Current projects

Langelin

Meeting Darwin’s last challenge: toward a global tree of human languages and genes

LanGeLin (Language and Gene Lineages) is the acronym for the ERC-funded research project ‘Meeting Darwin’s last challenge: toward a global tree of human languages and genes’ coordinated by Professor Giuseppe Longobardi, PI, running from December 2012 to November 2017. The project addresses one question, formulated by Charles Darwin in The Origin of Species, namely whether the cultural transmission and differentiation of languages over the period of human history matches the biological transmission and differentiation of the genetic characters which define the populations of the world. The project is by definition interdisciplinary, and the work of the linguistic researchers in York is complemented by the participation of population geneticists and molecular anthropologists based at the University of Ferrara and the University of Bologna-Alma Mater Studiorum.

Marie Curie FP7 Network BBfor2

The FP7 Marie Curie Initial Training Network BBfor2 (Bayesian Biometrics for Forensics) consists of nine European research institutes and three associated partners. The Network provides regular workshops and summer schools, so that the PhD students and senior researchers can exchange research experience, insights and ideas. The main areas of research are speaker recognition (comparison), face recognition, and fingerprint recognition. These areas are studied both individually and in combination. The challenge of applying biometric techniques in a forensic context is to be able to deal with the uncontrolled quality of the evidence, and to provide calibrated likelihood scores.

Two projects are based at York, and York staff also co-supervise projects based elsewhere.

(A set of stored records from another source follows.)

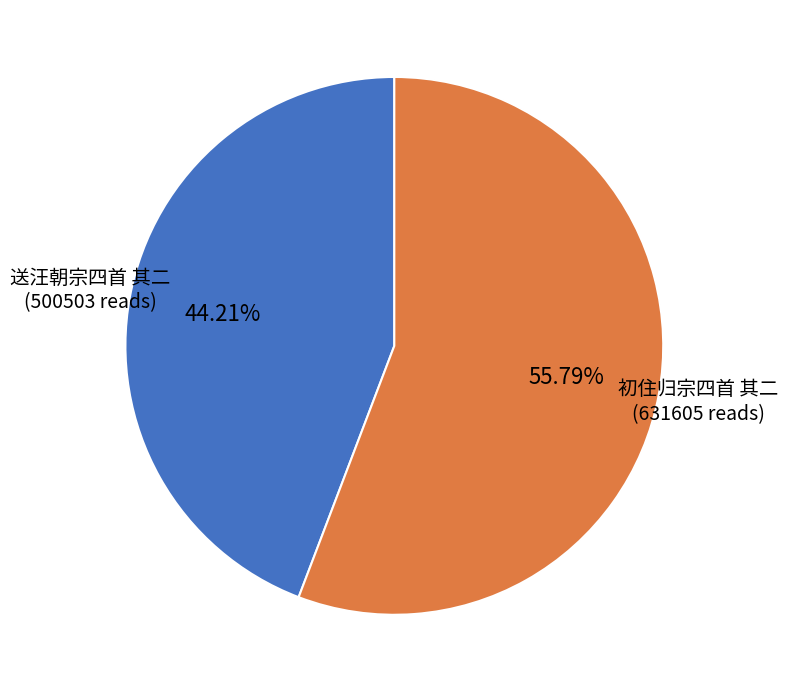

Which slice is the smallest?

送汪朝宗四首 其二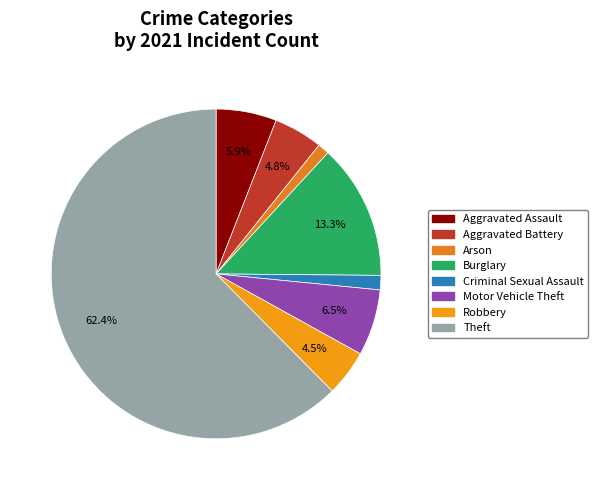

Do Aggravated Battery and Motor Vehicle Theft together represent more than half of the pie?

No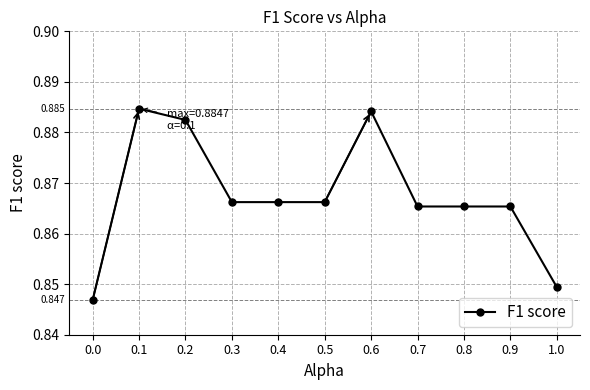

Does the chart have visible grid lines?

Yes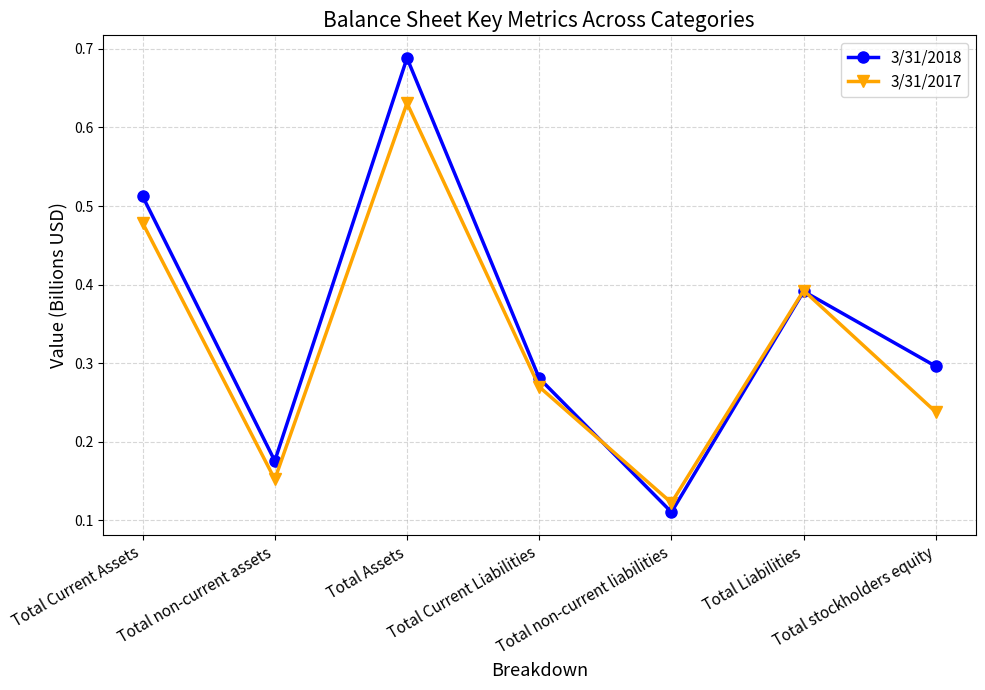

True or false: 3/31/2017 has more than 2 points higher than both neighbors.

False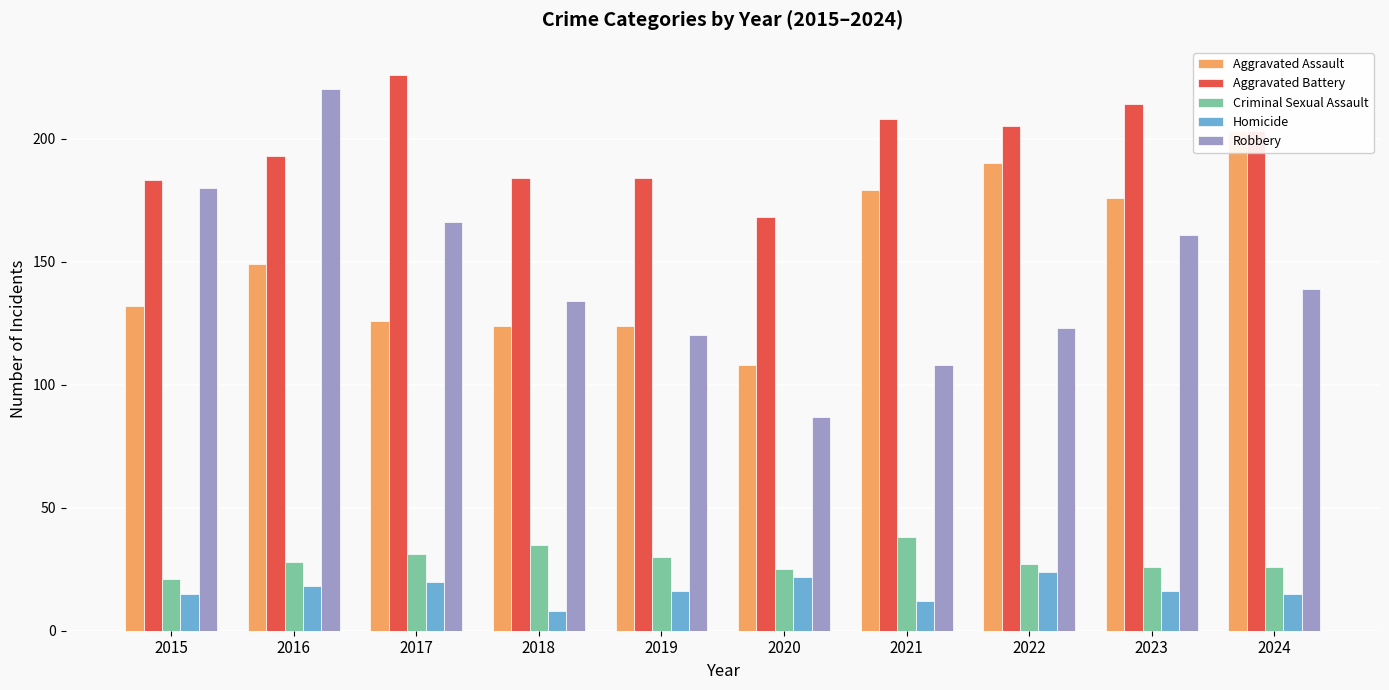

What is the lowest value of the Robbery series?

87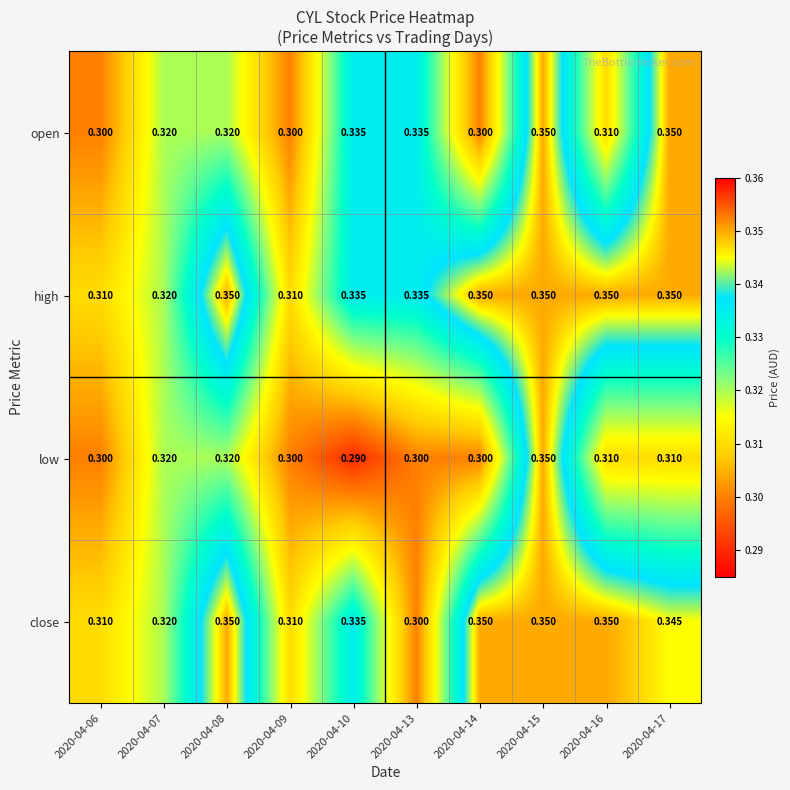

Which series has the largest range (max minus min)?

low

Multimodal speech and speaker recognition

With various forms of biometric technologies becoming available, there is a growing need for scientists who are able to assess the merits of these technologies when applied to forensics. This project investigates multimodal speech and speaker recognition from a forensic perspective through assessments of the performance of human subjects and automated speech and speaker recognition systems where the quality and quantity of the information available in the audiovisual signal is manipulated experimentally. For example, the talker's face may be partially or completely obscured by clothing such as face-concealing garments or safety equipment worn for occupational, recreational or religious reasons, or for the commission of robberies, assaults or terrorist activities.

Calculation of likelihood ratios using phonetic and linguistic features

The most prevalent strain of forensic speaker comparison work across European experts and institutions involves auditory-phonetic and acoustic examinations of speech samples on a wide range of parameters including voice quality, intonation, rhythm and consonant and vowel realisations. Those working within this tradition express their conclusions within a variety of different frameworks. Most do not currently utilise a likelihood ratio (logical inference) framework, which is acknowledged to be the goal for forensic science generally.

There are practical difficulties in interpreting the results of a phonetic acoustic comparison of speech samples in a likelihood ratio framework. These include the use of speech data from the appropriate sections of the background population to estimate empirically the evidential value of the results and to combine them in an overall statistical assessment. The aim of the project is to find solutions to these problems, thus paving the way for forensic speaker comparison work to become conceptually aligned with more developed areas of forensic science such as DNA analysis.